At the same time, ironically, the indigenous concept of medemer—the Amharic word for a philosophy of compromise and reconciliation—was being propagated by its young and articulate prime minister, Abiy Ahmed. It is a concept closely linked to Japanese political traditions and one that could benefit Ethiopia—and many other countries—in moments of crisis.
Japan’s experience offers at least three lessons in conflict resolution that can help to return Ethiopia to a reasonable state of normalcy. But for them to work, Abiy must draw on his own philosophy of medemer and put the brakes on immediately.
First, in Japan, politics is not seen as a zero-sum game within the country’s dominant Liberal Democratic Party. It is based on the belief that an effective politician is one who can successfully compromise in the face of conflicting positions. The best way to do so is to ensure that today’s loser can be tomorrow’s winner. There’s no need to try to usurp power by all means, or cling to it until removed by force.
In Ethiopia, the unwritten rule is different—if one loses a political contest, often a violent and sometimes bloody contest, then that marks the end of that person’s political career, if not his life. In a political contest in Ethiopia, one has two choices: Either to win and exterminate one’s opponent, or to lose and be exterminated.
In Ethiopia, political recycling is virtually unknown. Anyone who captures political power in Ethiopia realizes that that is their only chance, and they should cling to it by all means.
The second divergence relates to what I call political recycling, which is pervasive among Japanese officials—the idea that senior politicians should be called back to service after their term of office ends. The premise is that the old order need not be wiped clean by a new order; if there is a change, it should be only incremental, often with some kind of linkage between the old and the new.
The net effect of political recycling in Japan has been to institutionalize a positive-sum game of politics, foster the desire among political contestants not only to be good losers but also gracious winners and, above all, to induce the desire to cooperate. In Ethiopia, political recycling is virtually unknown. Anyone who captures political power in Ethiopia realizes that that is their only chance, and they should cling to it by all means. The question which arises now is whether Abiy, after showing such promise, is turning into a stereotypical Ethiopian politician.
Third, there is the Japanese idea of victor without vanquished. In the 1990s, Japan changed its prime ministers nine times. Despite the frequency of change, the political transitions were peaceful. This was due in no small part to the understanding that both the winner and the loser can continue to coexist. It is not a coincidence that Japan today has 11 former prime ministers, who are aging gracefully, while waiting in the wings for another call to service.

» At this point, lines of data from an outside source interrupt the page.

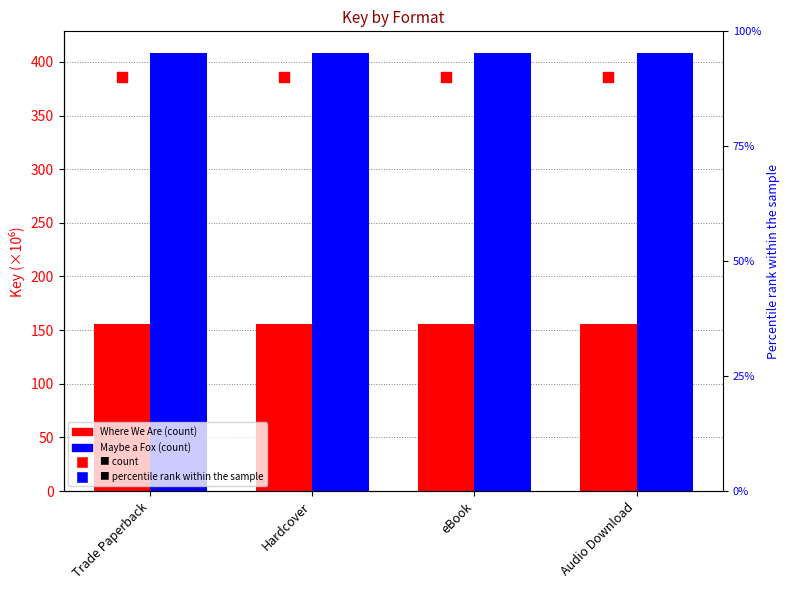

Which series has the largest total across all categories?

Maybe a Fox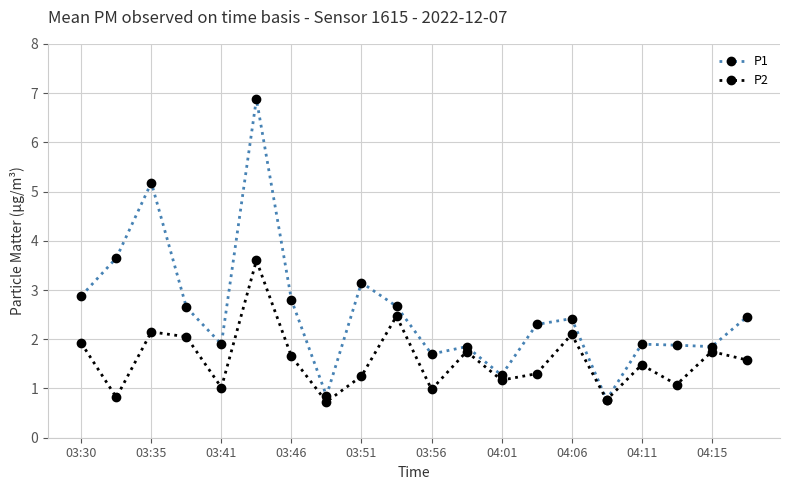

Is this an area chart (filled region under the line)?

No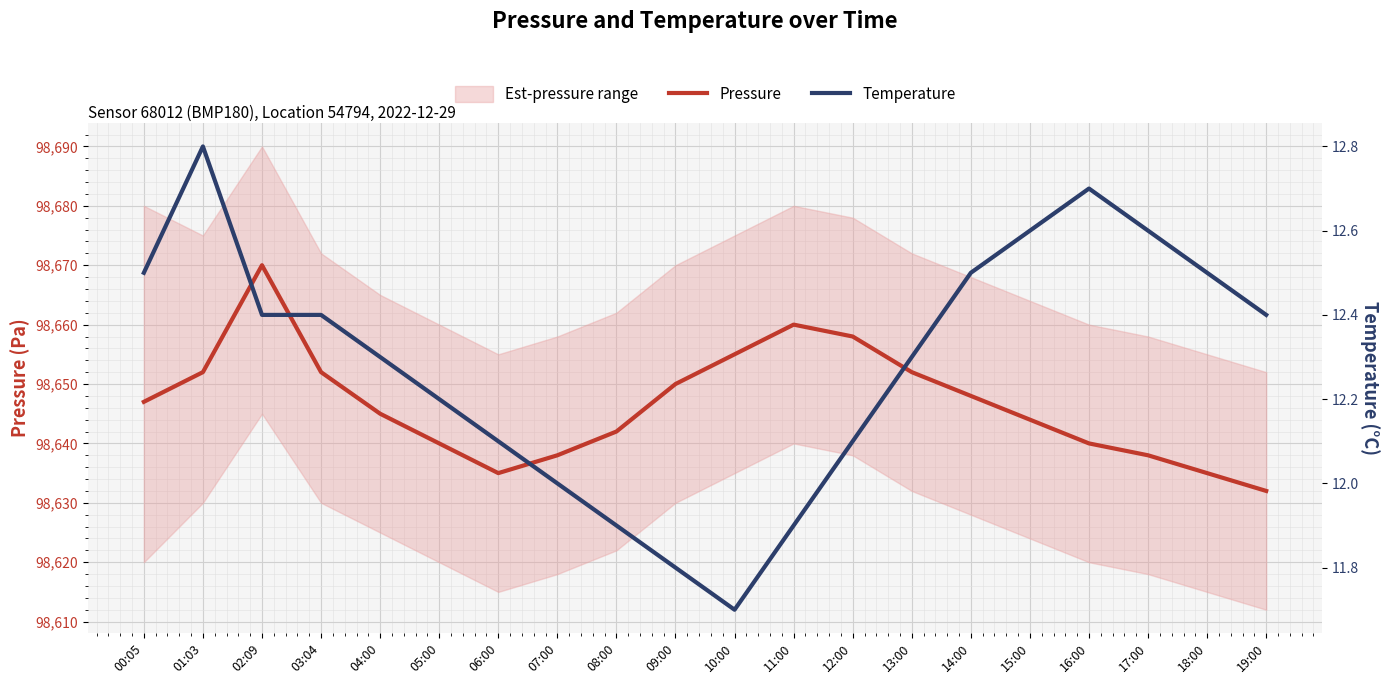

Which series changed the most between 10:00 and 19:00?

Pressure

The win-win approach to politics in Japan is rooted in the nation’s history. In 1877, a regional lord named Saigo Takamori rose up against the Meiji reformers in a rebellion that ultimately claimed thousands of Japanese lives. The rebellion itself grew out of the disaffection of those members of the elite samurai class whose influence was declining as the result of the reforms. After the conflict ended, Takamori came to be described by the victorious reformers as a “misguided patriot,” and years later became a popular hero.
The reformers did not doubt the genuineness of Takamori’s concerns for the welfare of his fellow samurai, even though his vision of how it was to be achieved differed from theirs. In fact, a statute was subsequently erected in 1898 depicting Takamori, which stands to this day in Tokyo’s Ueno Park. In a sense, Takamori may be more remembered in Japan today than the Meiji reformers themselves. He was also the inspiration behind the 2003 popular American film, The Last Samurai.
Serious political disagreements do arise in contemporary Japan, too, but they never lead to mutual annihilation. The Japanese have learned how to flexibly accommodate each other and change their positions when circumstances dictate.
Serious political disagreements do arise in contemporary Japan, too, but they never lead to mutual annihilation.
In the Meiji period, the Japanese leaders first defined their goal as the building of a rich country and strong army and went on to pursue it, under a slogan that bears a striking resemblance to medemer, which likewise pulls divergent systems or values to create a synthesis, like what the Kenyan scholar Ali Mazrui called Africa’s triple heritage: Islam, Christianity, and indigenous values. As a product of these three cultural legacies, Abiy himself is an embodiment of this triple heritage. So is Ethiopia.